MLA for Halifax Centre
- In office 1933–1937
- Preceded by: new riding
- Succeeded by: William Duff Forrest

Personal details
- Born: February 21, 1899 Elmsdale, Nova Scotia
- Died: October 31, 1986 (aged 87) Halifax, Nova Scotia
- Party: Nova Scotia Liberal Party
- Occupation: dental surgeon

= Guy Murray Logan =

Canadian politician

Guy Murray Logan (February 21, 1899 – October 31, 1986) was a Canadian politician. He represented the electoral district of Halifax Centre in the Nova Scotia House of Assembly from 1933 to 1937. He was a member of the Nova Scotia Liberal Party.

Logan was born in 1899 at Elmsdale, Hants County, Nova Scotia. He was educated at Dalhousie University, and was a dental surgeon by career. He married Laurie Anderson in 1928.

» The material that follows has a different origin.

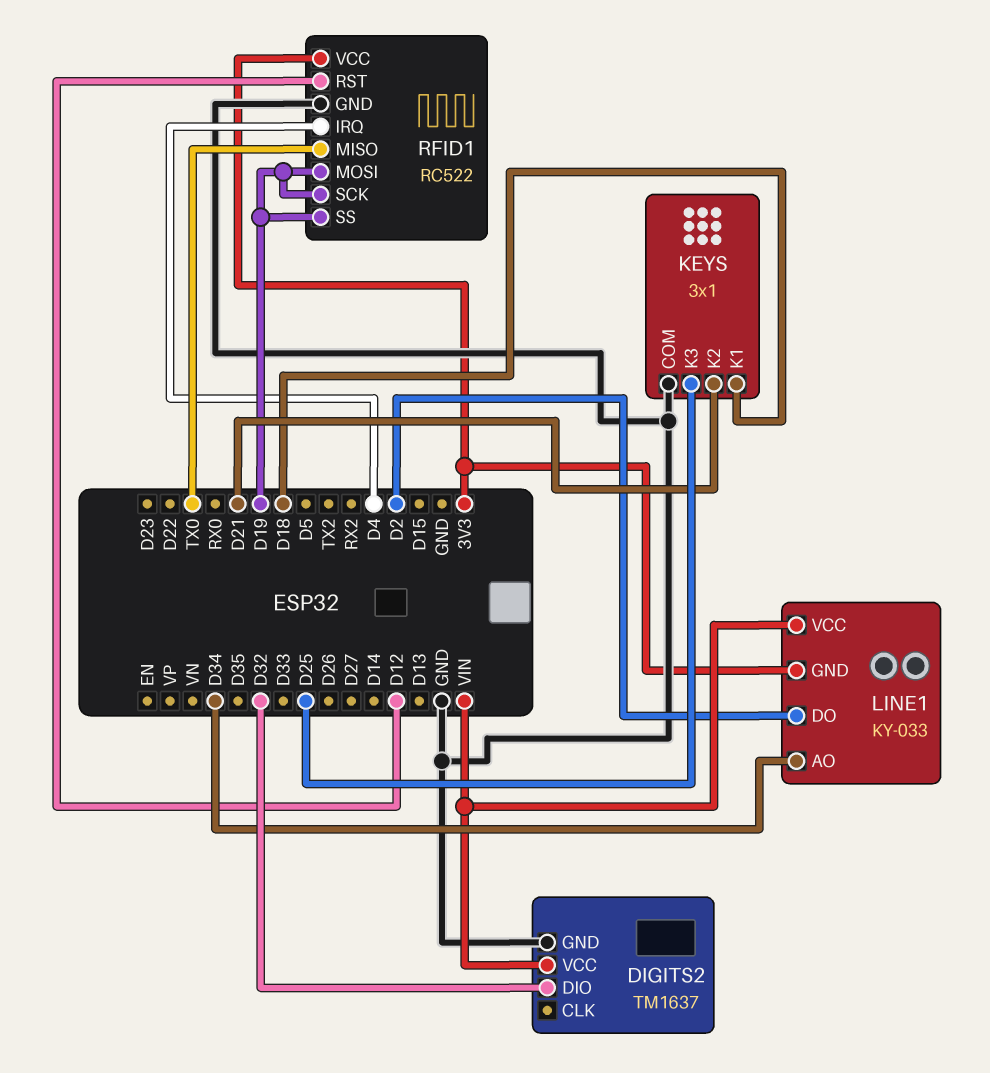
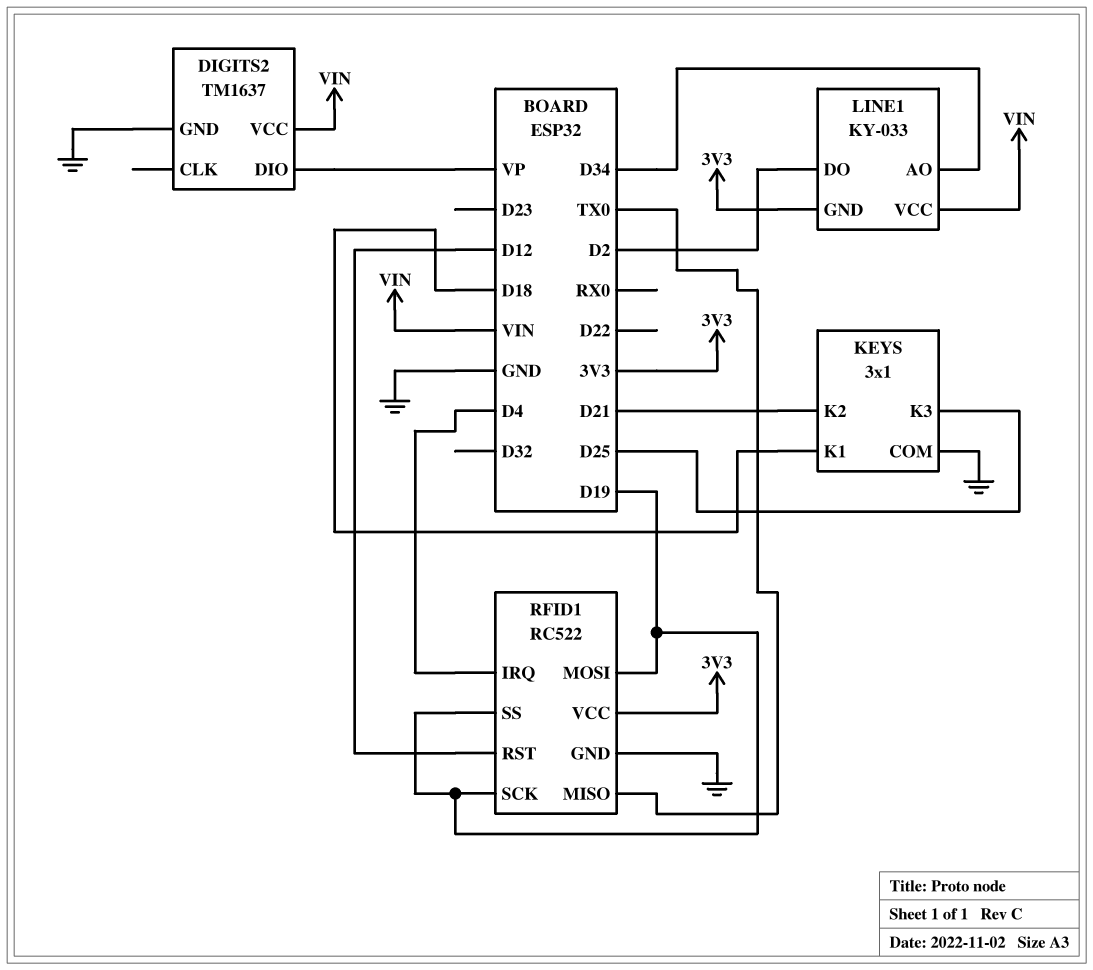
DIGITS2 pin DIO: D32 -> VP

Logan was elected an alderman in Halifax on May 27, 1931. He entered provincial politics in the 1933 election, winning the Halifax Centre riding by 948 votes. Logan did not reoffer in the 1937 election. After serving in World War II, Logan returned to Halifax and was named Director of Dental Services for Nova Scotia, and chief of staff, Dentistry at Camp Hill Hospital, retiring on November 21, 1964. Logan died at Halifax on October 31, 1986.